Sondern es wird auch der Wechsel des Berufs als keineswegs an sich verwerflich angesehen, wenn er nicht leichtfertig, sondern um einen Gott wohlgefälligeren, und das heißt dem allgemeinen Prinzip entsprechend: nützlicheren Beruf zu ergreifen, erfolgt. Und vor allem: die Nützlichkeit eines Berufs und seine entsprechende Gottwohlgefälligkeit richtet sich zwar in erster Linie nach sittlichen und demnächst nach Maßstäben der Wichtigkeit der darin zu produzierenden Güter für die "Gesamtheit", aber alsdann folgt als dritter und natürlich praktisch wichtigster Gesichtspunkt: die privatwirtschaftliche "Profitlichkeit". Denn wenn jener Gott, den der Puritaner in allen Fügungen des Lebens wirksam sieht, einem der Seinigen eine Gewinnchance zeigt, so hat er seine Absichten dabei.

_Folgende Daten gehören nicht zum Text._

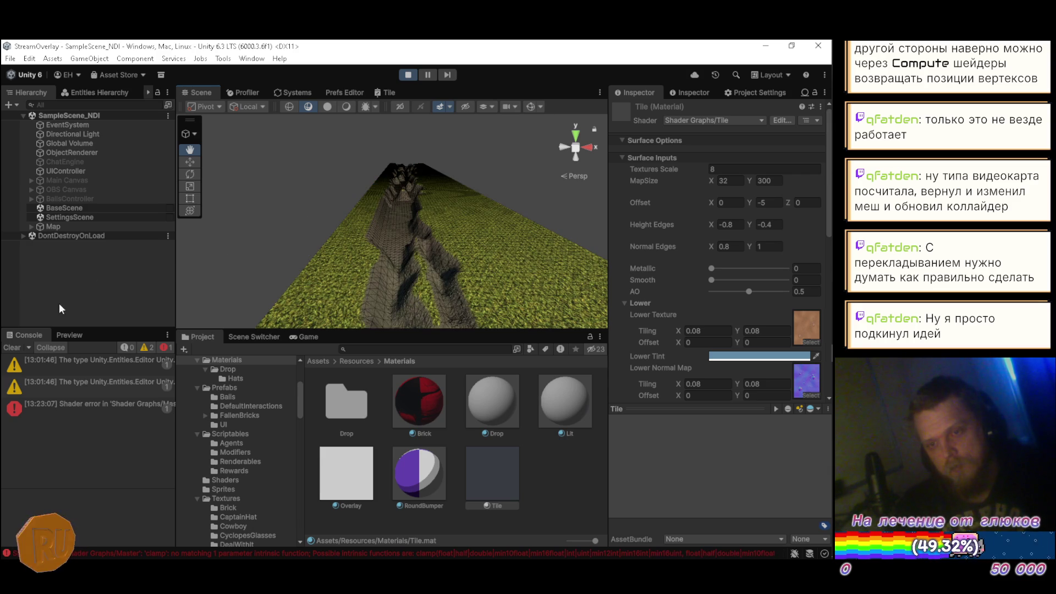
Step: Clear the old error messages from the Unity Console
click(11, 348)
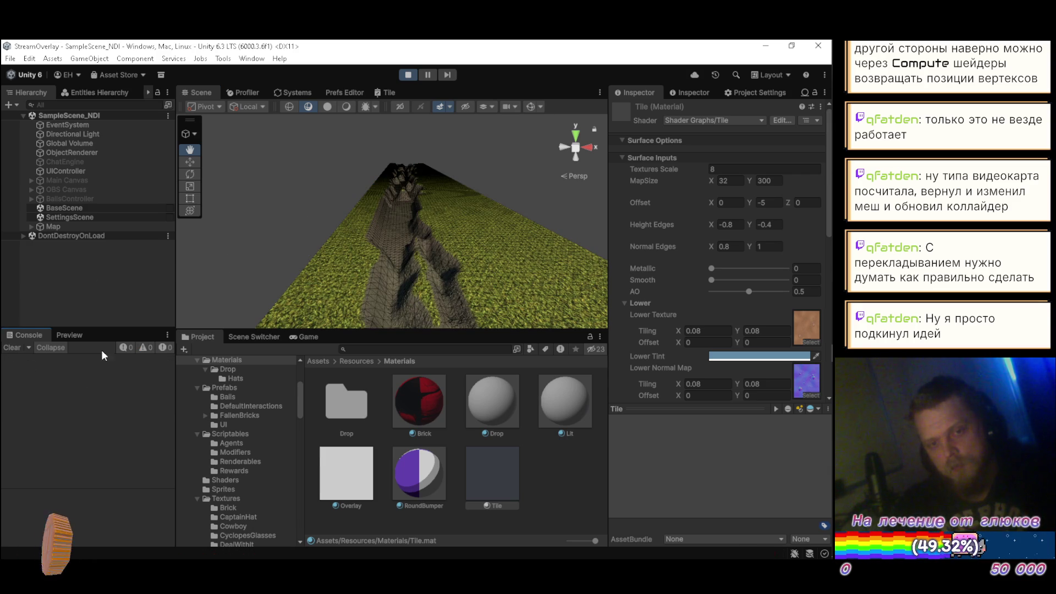
click(345, 106)
mouse_move(357, 182)
mouse_down()
mouse_move(405, 255)
mouse_move(438, 226)
mouse_move(561, 251)
mouse_move(602, 231)
mouse_move(605, 214)
mouse_up()
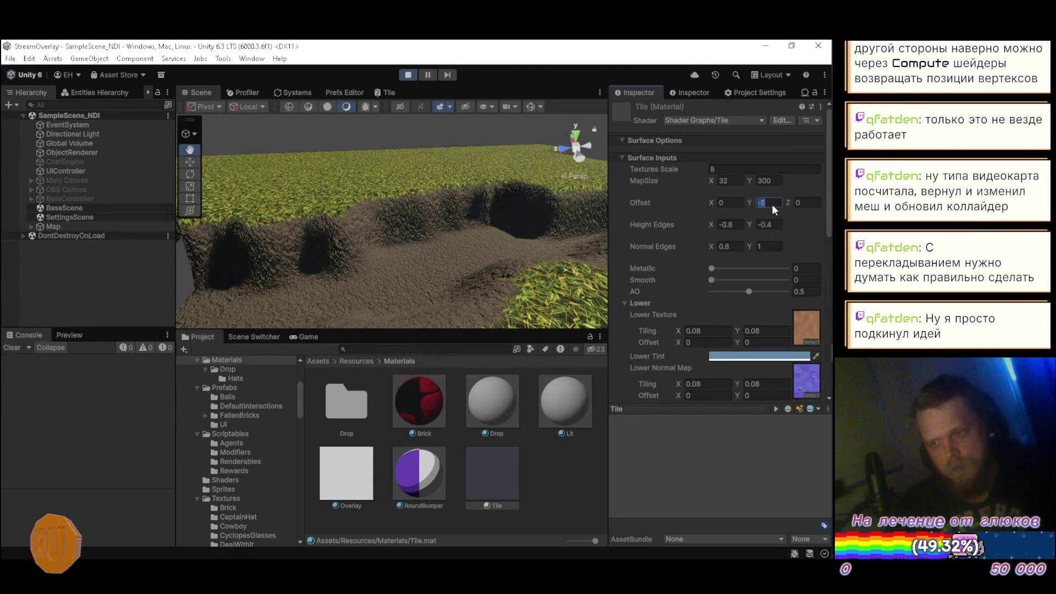
Step: Try several Tile material Offset Y values, settling on -4
click(767, 203)
text(-1.)
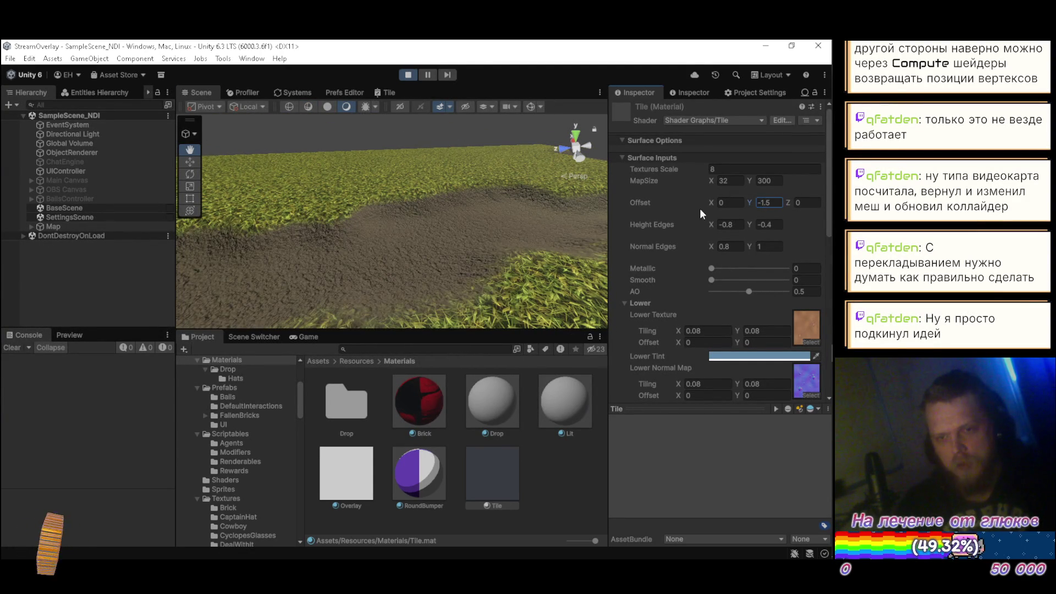
mouse_move(550, 215)
mouse_down()
mouse_move(164, 221)
mouse_move(619, 203)
mouse_move(523, 241)
mouse_move(342, 272)
mouse_move(289, 237)
mouse_up()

Und mithin hat der gläubige Christ diesem Rufe zu folgen, indem er sie sich zunutze macht. "Wenn Gott Euch einen Weg zeigt, auf dem Ihr ohne Schaden für Eure Seele oder für andere in gesetzmäßiger Weise mehr gewinnen könnt als auf einem anderen Wege und Ihr dies zurückweist und den minder Gewinn bringenden Weg verfolgt, dann kreuzt Ihr einen der Zwecke Eurer Berufung (calling). Ihr weigert Euch, Gottes Verwalter (steward) zu sein und seine Gaben anzunehmen, um sie für ihn gebrauchen zu können, wenn er es verlangen sollte. Nicht freilich für Zwecke der Fleischeslust und Sünde, wohl aber für Gott dürft Ihr arbeiten, um reich zu sein." Der Reichtum ist eben nur als Versuchung zu faulem Ausruhen und sündlichem Lebensgenuss bedenklich und das Streben danach nur dann, wenn es geschieht, um später sorglos und lustig leben zu können. Als Ausübung der Berufspflicht aber ist es sittlich nicht nur gestattet, sondern geradezu geboten. Das Gleichnis von jenem Knecht, der verworfen wurde, weil er mit dem ihn anvertrauten Pfunde nicht gewuchert hatte, schien das ja auch direkt auszusprechen.

 

 (aus: Max Weber, Askese und kapitalistischer Geist, in: Gesammelte Aufsätze zur Religionssoziologie, Bd. I, Die Protestantische Ethik und der Geist des Kapitalismus, 6. Auflage, Tübingen 1872, S. 166 ff.; zit. nach: Ripper, W., Kaier, E., Langenbeck, W., Von der bürgerlichen Revolutionen bis zum Imperialismus (= Weltgeschichte im Aufriss. Neubearbeitung für den historisch-gesellschaftlichen Lernbereich der Sekundarstufe II, Bd. 2), Frankfurt/Main 1974, S. 99 f.)